Sos. How absurd you are, Clitidas!

Cli. Not so absurd as you would make out. You are in love; I have a delicate nose, and I smelt it directly.

Sos. What can possibly make you think so?

Cli. What? I daresay you would be very much surprised if I were to tell you besides with whom you are in love.

Sos. I?

Cli. Yes; I wager that I will guess presently whom you love. I have some secrets, as well as our astrologer with whom the Princess Aristione is so infatuated; and if his science makes him read in the stars the fate of men, I have the science of reading in the eyes of people the names of those they love. Hold up your head a little, and open your eyes wide. E, by itself, E; r, i, ri, Eri; p, h, y, phy, Eriphy; l, e, le, Eriphyle. You are in love with the Princess Eriphyle.

Sos. Ah! Clitidas, I cannot conceal my trouble from you, and you crush me with this blow.

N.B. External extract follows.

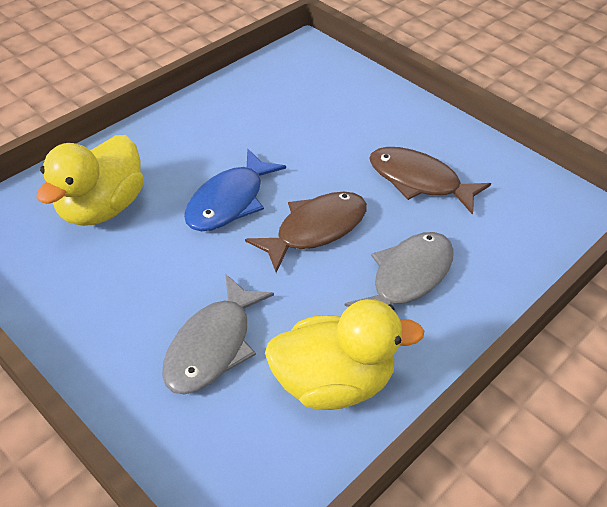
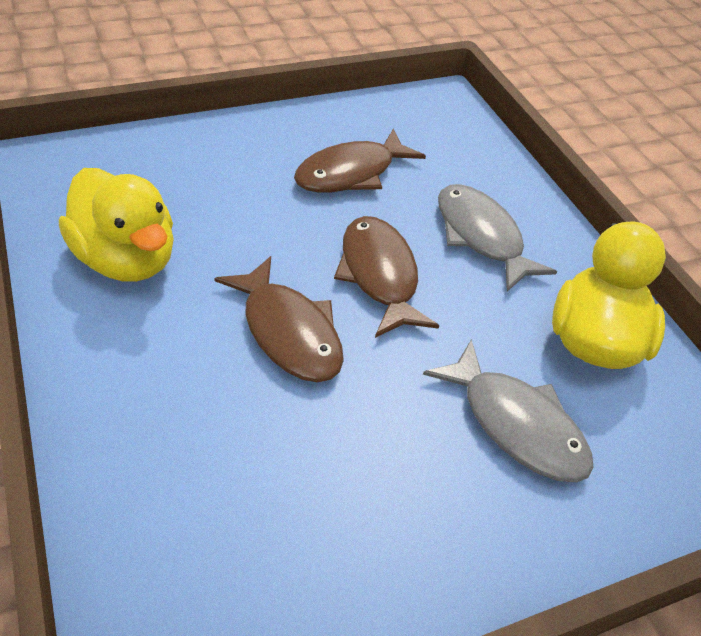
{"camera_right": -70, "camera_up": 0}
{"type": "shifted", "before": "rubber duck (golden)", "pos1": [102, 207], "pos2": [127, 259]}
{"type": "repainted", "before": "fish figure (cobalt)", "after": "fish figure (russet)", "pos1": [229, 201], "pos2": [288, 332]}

Cli. You see how clever I am!

Sos. Alas! if anything has revealed to you the secret of my heart, I beseech you to tell it to no one; and, above all things, to keep it secret from the fair princess whose name you have just mentioned.

Cli. But, to speak seriously, if for awhile I have read in your actions the love you wish to keep secret, do you think that the Princess Eriphyle has been blind enough not to see it? Believe me, ladies are always very quick to discover the love they inspire, and the language of the eyes and of sighs is understood by those to whom it is addressed sooner than by anybody else.

 

Sos. Leave her, Clitidas, leave her to read, if she can, in my sighs and looks the love with which her beauty has inspired me; but let us be careful not to let her find it out in any other way.

Cli. And what is it you dread? Is it possible that this same Sostratus, who feared neither Brennus nor all the Gauls, and whose arm has been so gloriously successful in ridding us of that swarm of barbarians which ravaged Greece; is it possible, I say, that a man so dauntless in war should be so fearful as to tremble at the very mention of his being in love?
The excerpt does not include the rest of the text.